**TASK DETAILS**
The answer must consist solely of the lines from the line with "tilt_deg: -2.5" to the end of the data below, transcribed exactly and with no pictures.

Collected data
====================

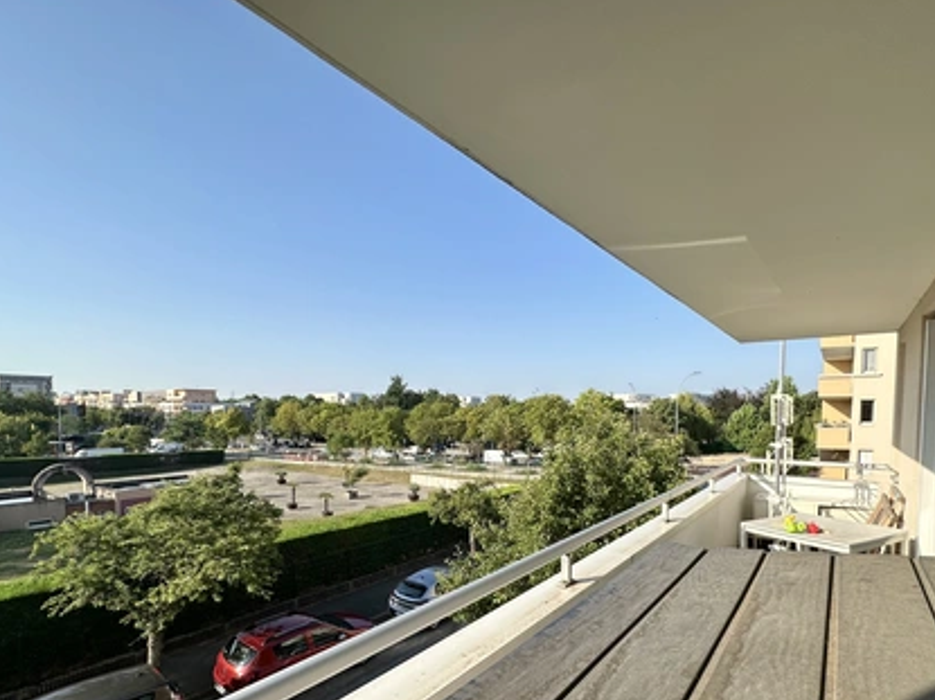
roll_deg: -0.5
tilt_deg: -2.5
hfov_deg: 87.6
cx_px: 504
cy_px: 439
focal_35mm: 18
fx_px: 486
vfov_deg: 70.4
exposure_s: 1/1689
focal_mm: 2.22
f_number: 2.2
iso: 50
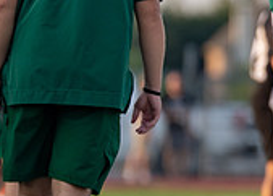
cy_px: 71
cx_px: 373
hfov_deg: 2.1
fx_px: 7387
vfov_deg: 1.5
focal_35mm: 952
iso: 160
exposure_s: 1/1000
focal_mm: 200
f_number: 2.8
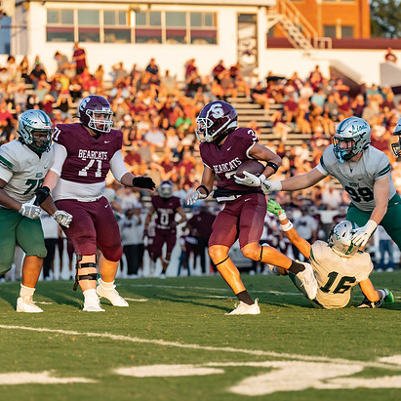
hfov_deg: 10.1
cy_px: 207
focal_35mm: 173
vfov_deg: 10.1
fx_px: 2267
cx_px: 237
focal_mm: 127
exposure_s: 1/1600
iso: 400
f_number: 2.8
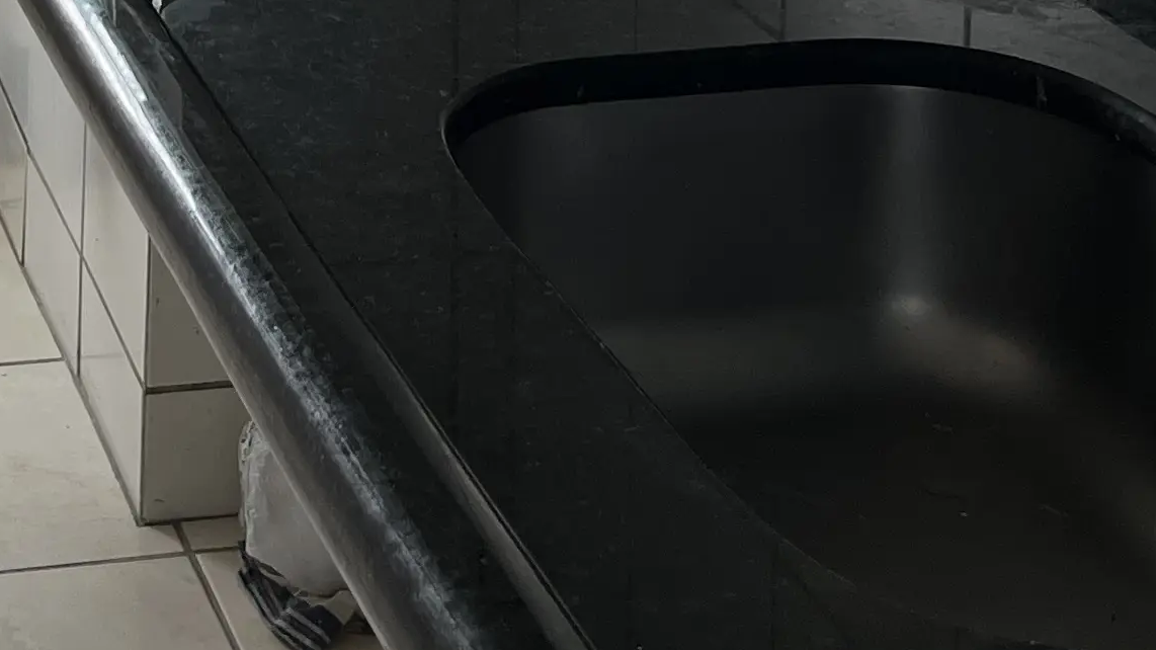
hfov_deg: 20.9
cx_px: 92
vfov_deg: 10.6
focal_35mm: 100
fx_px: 3065
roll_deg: -1.1
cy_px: -850
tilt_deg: -5.3
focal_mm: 5.1
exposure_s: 1/418
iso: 50
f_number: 1.6
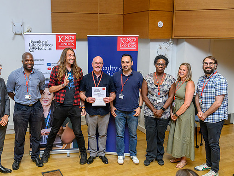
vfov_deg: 36.8
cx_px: 102
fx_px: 264
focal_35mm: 39
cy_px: 88
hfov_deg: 47.7
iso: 2500
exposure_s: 1/200
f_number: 3.5
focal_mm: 35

====================

**ANSWER SECTION**
tilt_deg: -2.5
hfov_deg: 87.6
cx_px: 504
cy_px: 439
focal_35mm: 18
fx_px: 486
vfov_deg: 70.4
exposure_s: 1/1689
focal_mm: 2.22
f_number: 2.2
iso: 50
cy_px: 71
cx_px: 373
hfov_deg: 2.1
fx_px: 7387
vfov_deg: 1.5
focal_35mm: 952
iso: 160
exposure_s: 1/1000
focal_mm: 200
f_number: 2.8
hfov_deg: 10.1
cy_px: 207
focal_35mm: 173
vfov_deg: 10.1
fx_px: 2267
cx_px: 237
focal_mm: 127
exposure_s: 1/1600
iso: 400
f_number: 2.8
hfov_deg: 20.9
cx_px: 92
vfov_deg: 10.6
focal_35mm: 100
fx_px: 3065
roll_deg: -1.1
cy_px: -850
tilt_deg: -5.3
focal_mm: 5.1
exposure_s: 1/418
iso: 50
f_number: 1.6
vfov_deg: 36.8
cx_px: 102
fx_px: 264
focal_35mm: 39
cy_px: 88
hfov_deg: 47.7
iso: 2500
exposure_s: 1/200
f_number: 3.5
focal_mm: 35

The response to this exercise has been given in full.